### PASSAGE TO READ
Until just a few months before the bomb fell, I was attending the Seibi National People’s School, which was just around a half kilometer from ground zero. All the teachers and students there were killed, burned black in the bombing. When the air raids intensified, though, my grandmother said that if we were going to die, it was best to be together as a family, so I transferred to another school located closer to home. This saved my life. The Seibi school’s principal also survived, as he was leading some students out of the city as part of the youth evacuations taking place at the time. He later wrote that there was an American soldier’s corpse at the school as well. If I hadn’t transferred, I would likely have shared that fate. This has always made it difficult to see the deaths of these people as some event unconnected to my own life.

The Enola Gay targeted Aioi Bridge, right in the center of Hiroshima. When I learned that Americans had died right there in the blast, I could only be shocked at the fate that brought them there. Nobody knew that American prisoners of war had perished right there in Hiroshima—or that one of them, his hands tied behind his back, met his end near ground zero, right there at Aioi Bridge.

These men’s families back home knew nothing about what had happened to them: only that their husbands and sons had gone to war never to return. But I knew that anyone would want to know the truth. So I was determined to find that truth, even if it were just about one man, and to find his family to share it with them. This determination is how I got my start.

When I tracked down the relative of the last POW, he was on death’s doorstep. Since I couldn’t sign the application to get the airman registered on the list of bomb victims myself, I asked his neighbor to provide a signature on his behalf. At last, I was able to register all twelve of the Americans who died in the bombing.

The Genbaku Dome (Hiroshima Peace Memorial) stands near ground zero. Aioi Bridge is visible to the left. (© Kusano Seiichirō)

Meeting a Thankful President

INTERVIEWER You attended the ceremony where President Obama gave his speech and placed flowers before the monument to the dead. It was then that he embraced you.

MORI I actually got the phone call from the US Embassy inviting me to the gathering just before it took place. Of course, I said, I would be honored to attend. But I could never have imagined that they would prepare me a seat right up in the front row, in front of the governor of Hiroshima Prefecture and the mayor of the city and all.

### REQUIRED ACTION A
List each school, bridge, or memorial that the Hiroshima interview identifies by a proper name.
### REQUIRED ACTION B
Please carry the Hiroshima interview forward from its last line.
The material that comes after this is separate from the Hiroshima interview.

### GIVEN DATA
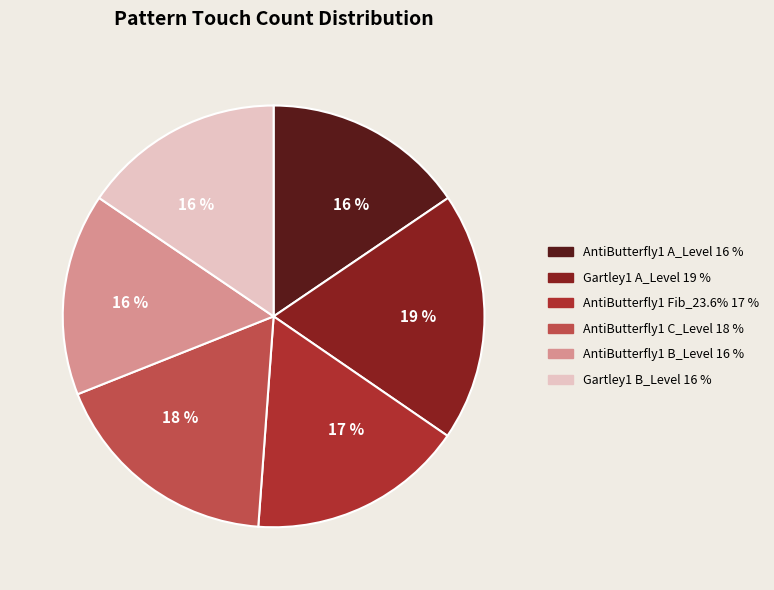

Is there any slice that represents more than half of the pie?

No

### EXPECTED OUTPUT A
- Seibi National People's School
- Aioi Bridge
- Genbaku Dome (Hiroshima Peace Memorial)

### EXPECTED OUTPUT B
I listened with all my heart to the president’s wonderful speech. “Seventy-one years ago,” it began. I also remember the phrase, “a dozen Americans held prisoner.” And later he mentioned “the man who sought out families of Americans killed here.” I must admit that I didn’t understand all of the speech, but when I heard that, I knew he was talking about me.

When I shook hands with President Obama, I wanted to say something to him. But I was overcome with emotion, and tears filled my eyes. He saw my tears, reached around my back with his long arms, and pulled me close to him. We didn’t share any words, but our feelings were clear to one another. I am certain of this still.

As I said, I’m going to meet with Connie Brissette-Provencher during my upcoming trip to the United States. When the bomb killed Normand Brissette, her brother, he was just nineteen years old. He would never have died so young if the war hadn’t taken place. We don’t have enough words to describe all the horrors of war. There’s nothing more devastating for the people who have lived through it, for the victims, for their families left behind. This makes it all the more important to pray that atomic weapons will never again be used. To oppose war. It’s only natural to do so.

Mori Shigeaki speaks about his experience in Hiroshima and his connections with the American POWs’ families at an April 2018 screening of Paper Lanterns in Fujisawa, Kanagawa.

The Trailer for Paper Lanterns

Click here to support “Bring Mr. Mori to the USA,” a GoFundMe campaign organized by Barry Frechette.

(Originally written in Japanese. Interview and text by the Nippon.com staff. All photos © Nippon.com except where otherwise noted. Banner photo: Mori Shigeaki and his wife Kayoko.)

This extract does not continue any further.